_EXCERPT PROVIDED_
Annual exports to GCC countries total $1 billion and represent 30 percent of overall exports. Nearly 380,000 Lebanese expatriates working in the Gulf region send each year $3 billion in remittances which is equivalent to almost half the total of remittance inflows. More than 200,000 GCC tourists visit Lebanon annually.

“In the hope that such a diplomatic crisis settles in a peaceful manner, there is no doubt that it will leave severe imprints on a nation already in deep crisis and searching for a much needed exit to lessen the huge economic pressures on its population at large,” Bank Audi said.

Regarding economic performance, the report said that positive real GDP growth could materialize if an agreement is reached with the IMF, serious reforms are implemented, and international assistance is secured. “The success of the new Cabinet looking forward depends on the launch of serious structural, fiscal and financial reforms, a full-fledge program with the IMF (with the Fund acting as a watchdog over reform implementation) and the materialization of international assistance for Lebanon (given the leverage the IMF has over foreign donors at large),” the bank said. The low GDP base will impact the growth rate which will be fully driven by private consumption and investment demand. It will ultimately contribute to a relative improvement in socioeconomic conditions.

For an IMF program to be successful, certain conditions must be met, according to the report. These prerequisites include agreeing on the amount of losses caused by the crisis and their distribution on different economic agents, ensuring that the capital control law is ratified, unifying the different exchange rates, preparing a budget with a targeted deficit that does not exceed two percent of GDP, reforming the electricity sector, and adjusting the banking sector to enhance its governance and its ability to withstand pressures.

Concerning the distribution of losses, Bank Audi said that the State should bear a significant portion of the losses because it is responsible for the current conundrum. The banking sector also has to assume its share provided it maintains a minimum level of equity ranging between $7 billion and $8 billion after taking all the losses. In line with international capitalization standards, equity must not represent less than 15 percent of restructured assets.

“The minimum level of equity is crucial to enable the sector to support a recovery plan for the country that would be based on a sound macro picture, a sound banking sector and a sound confidence level that needs to be regained back. We need to both recapitalize the banking sector and reduce its size to sustainable size relative to the size of the economy (an asset-to-GDP ratio not exceeding 150 percent),” Bank Audi said.

_WHAT THE TASK ASKS_
Render this sentence from the report on Lebanon's economic outlook into Spanish: "For an IMF program to be successful, certain conditions must be met, according to the report." The records are not required for this work.

_DATA SHOWN_
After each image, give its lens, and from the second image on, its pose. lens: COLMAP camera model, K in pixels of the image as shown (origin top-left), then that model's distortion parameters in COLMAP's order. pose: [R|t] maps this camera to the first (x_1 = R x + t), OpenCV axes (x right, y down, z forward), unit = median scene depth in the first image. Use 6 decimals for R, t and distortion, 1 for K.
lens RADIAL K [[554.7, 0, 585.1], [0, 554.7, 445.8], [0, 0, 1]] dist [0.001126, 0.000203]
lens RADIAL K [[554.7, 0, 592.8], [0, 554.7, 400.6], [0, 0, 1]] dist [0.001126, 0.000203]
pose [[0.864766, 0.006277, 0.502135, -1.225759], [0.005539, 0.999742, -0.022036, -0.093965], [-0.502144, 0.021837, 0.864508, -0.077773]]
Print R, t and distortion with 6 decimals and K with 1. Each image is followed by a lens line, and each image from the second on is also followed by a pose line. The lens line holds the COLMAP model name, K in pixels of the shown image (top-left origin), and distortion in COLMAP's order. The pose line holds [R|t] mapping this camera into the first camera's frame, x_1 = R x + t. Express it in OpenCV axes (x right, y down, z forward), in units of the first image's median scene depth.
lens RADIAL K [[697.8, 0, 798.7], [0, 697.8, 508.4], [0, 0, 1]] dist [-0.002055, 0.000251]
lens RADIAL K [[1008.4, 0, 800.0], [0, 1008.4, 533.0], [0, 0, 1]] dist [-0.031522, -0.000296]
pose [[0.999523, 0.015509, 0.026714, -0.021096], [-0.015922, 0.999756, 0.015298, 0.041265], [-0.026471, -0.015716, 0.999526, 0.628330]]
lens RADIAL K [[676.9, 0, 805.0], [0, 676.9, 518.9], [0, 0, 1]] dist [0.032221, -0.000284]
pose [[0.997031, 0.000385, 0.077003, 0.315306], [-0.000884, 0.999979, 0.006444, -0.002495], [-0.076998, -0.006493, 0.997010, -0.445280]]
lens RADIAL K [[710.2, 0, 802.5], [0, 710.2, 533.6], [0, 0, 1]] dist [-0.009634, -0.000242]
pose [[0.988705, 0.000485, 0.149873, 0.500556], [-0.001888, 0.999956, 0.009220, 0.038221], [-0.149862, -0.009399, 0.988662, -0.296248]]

_RESPONSE TO THE EXERCISE_
Según el informe, para que un programa del FMI tenga éxito, deben cumplirse ciertas condiciones.